[Opening Input data section]

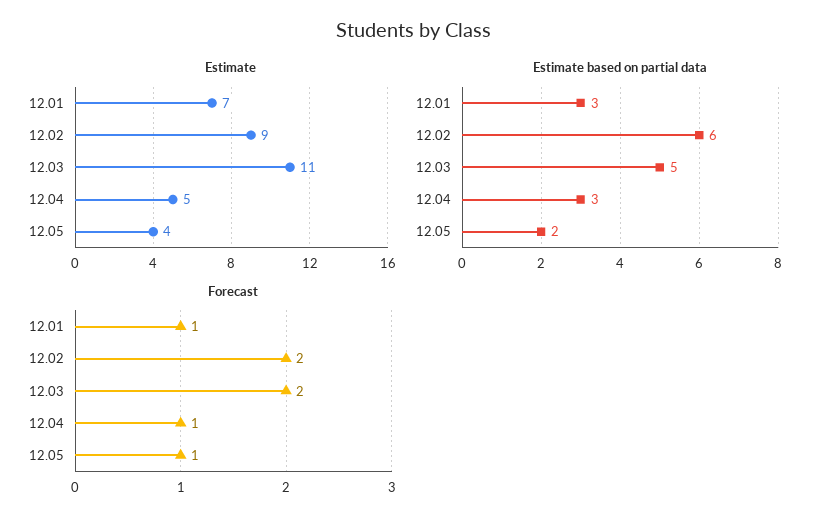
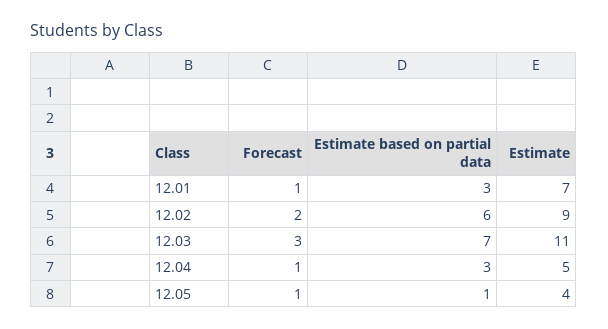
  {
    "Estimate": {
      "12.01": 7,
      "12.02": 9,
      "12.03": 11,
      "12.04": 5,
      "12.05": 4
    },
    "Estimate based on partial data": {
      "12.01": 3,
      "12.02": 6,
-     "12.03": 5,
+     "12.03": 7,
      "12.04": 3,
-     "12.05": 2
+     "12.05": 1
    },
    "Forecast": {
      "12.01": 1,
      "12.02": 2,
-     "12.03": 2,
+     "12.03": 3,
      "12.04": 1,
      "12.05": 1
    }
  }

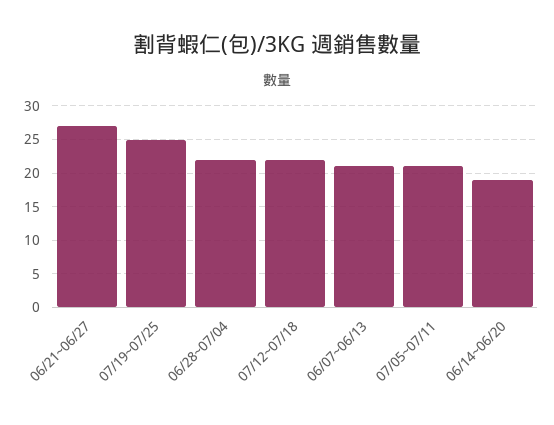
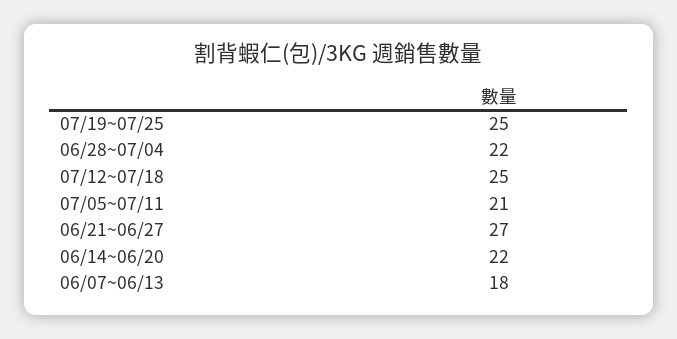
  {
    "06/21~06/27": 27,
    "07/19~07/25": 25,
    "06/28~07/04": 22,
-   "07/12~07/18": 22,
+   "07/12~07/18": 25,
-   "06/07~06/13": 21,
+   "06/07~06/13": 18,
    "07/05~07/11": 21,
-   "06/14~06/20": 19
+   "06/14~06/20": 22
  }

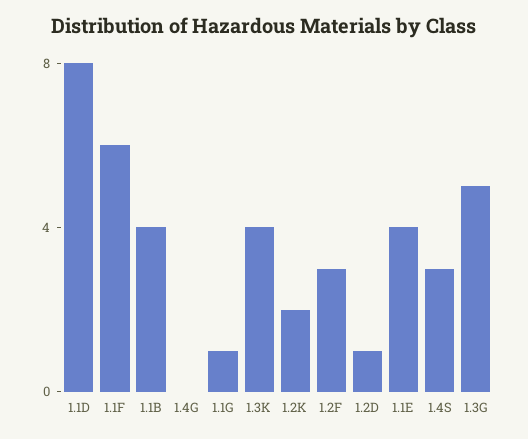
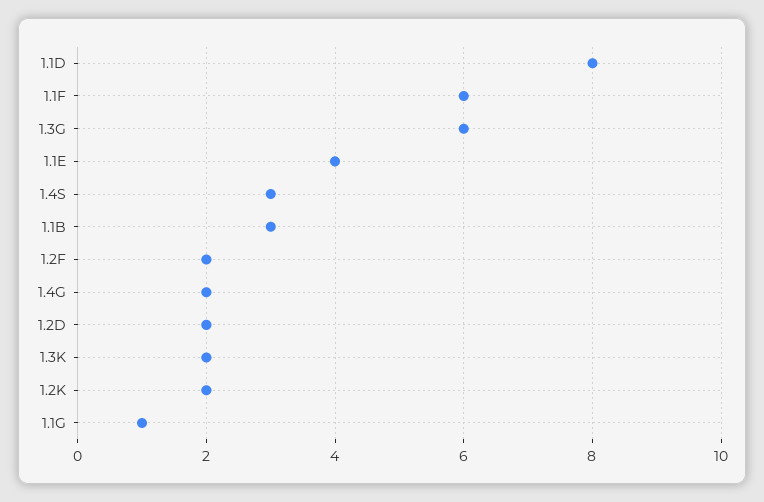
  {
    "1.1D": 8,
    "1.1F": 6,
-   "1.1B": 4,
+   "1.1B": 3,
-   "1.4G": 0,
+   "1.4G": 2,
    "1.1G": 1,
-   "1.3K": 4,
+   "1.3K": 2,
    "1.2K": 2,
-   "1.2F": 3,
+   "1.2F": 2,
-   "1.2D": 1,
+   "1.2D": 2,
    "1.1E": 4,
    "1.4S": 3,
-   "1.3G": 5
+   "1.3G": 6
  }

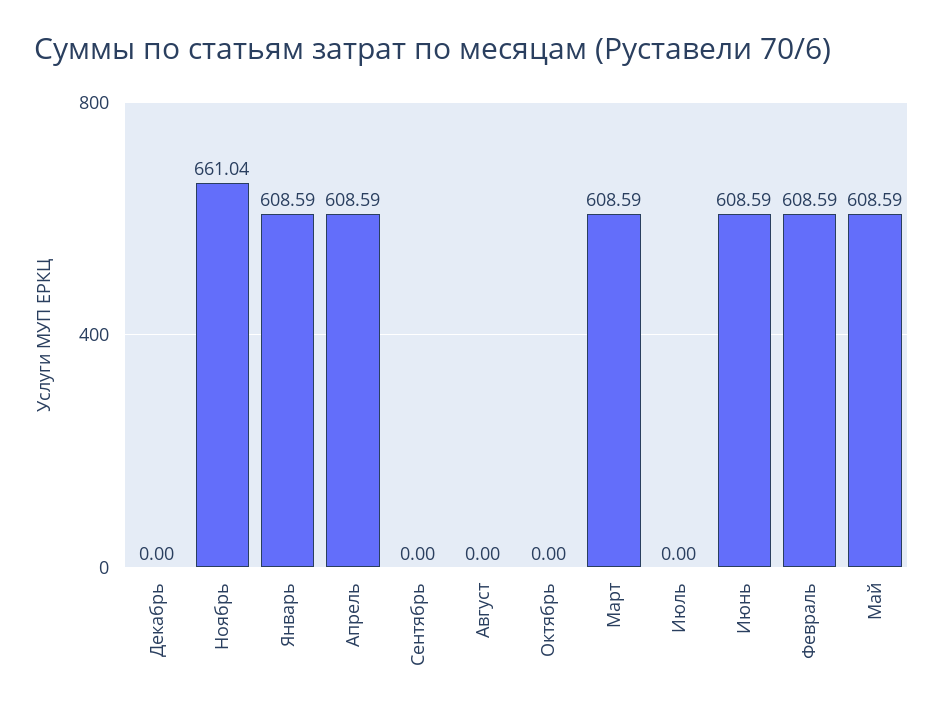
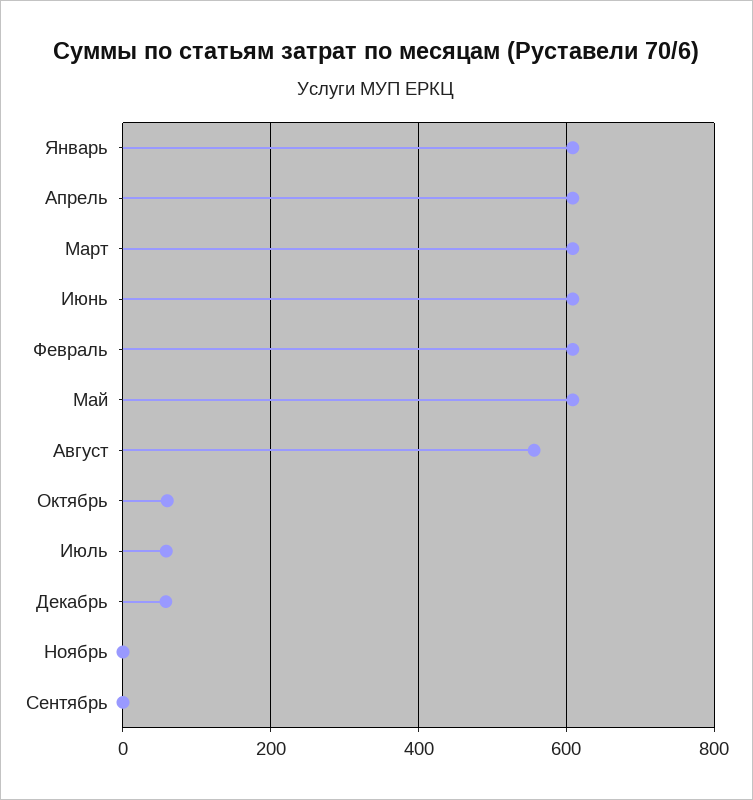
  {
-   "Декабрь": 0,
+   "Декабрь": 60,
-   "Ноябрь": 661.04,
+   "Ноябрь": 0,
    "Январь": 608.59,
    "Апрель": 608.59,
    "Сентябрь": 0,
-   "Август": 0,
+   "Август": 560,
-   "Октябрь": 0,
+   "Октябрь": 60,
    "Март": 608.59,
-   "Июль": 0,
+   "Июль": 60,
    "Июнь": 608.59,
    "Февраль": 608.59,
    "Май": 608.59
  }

[Closing Input data section]

- [What you are asked to do]
Copy out the records exactly. Do not include the pictures.

- [Solved exercise]
  {
    "Estimate": {
      "12.01": 7,
      "12.02": 9,
      "12.03": 11,
      "12.04": 5,
      "12.05": 4
    },
    "Estimate based on partial data": {
      "12.01": 3,
      "12.02": 6,
-     "12.03": 5,
+     "12.03": 7,
      "12.04": 3,
-     "12.05": 2
+     "12.05": 1
    },
    "Forecast": {
      "12.01": 1,
      "12.02": 2,
-     "12.03": 2,
+     "12.03": 3,
      "12.04": 1,
      "12.05": 1
    }
  }

  {
    "06/21~06/27": 27,
    "07/19~07/25": 25,
    "06/28~07/04": 22,
-   "07/12~07/18": 22,
+   "07/12~07/18": 25,
-   "06/07~06/13": 21,
+   "06/07~06/13": 18,
    "07/05~07/11": 21,
-   "06/14~06/20": 19
+   "06/14~06/20": 22
  }

  {
    "1.1D": 8,
    "1.1F": 6,
-   "1.1B": 4,
+   "1.1B": 3,
-   "1.4G": 0,
+   "1.4G": 2,
    "1.1G": 1,
-   "1.3K": 4,
+   "1.3K": 2,
    "1.2K": 2,
-   "1.2F": 3,
+   "1.2F": 2,
-   "1.2D": 1,
+   "1.2D": 2,
    "1.1E": 4,
    "1.4S": 3,
-   "1.3G": 5
+   "1.3G": 6
  }

  {
-   "Декабрь": 0,
+   "Декабрь": 60,
-   "Ноябрь": 661.04,
+   "Ноябрь": 0,
    "Январь": 608.59,
    "Апрель": 608.59,
    "Сентябрь": 0,
-   "Август": 0,
+   "Август": 560,
-   "Октябрь": 0,
+   "Октябрь": 60,
    "Март": 608.59,
-   "Июль": 0,
+   "Июль": 60,
    "Июнь": 608.59,
    "Февраль": 608.59,
    "Май": 608.59
  }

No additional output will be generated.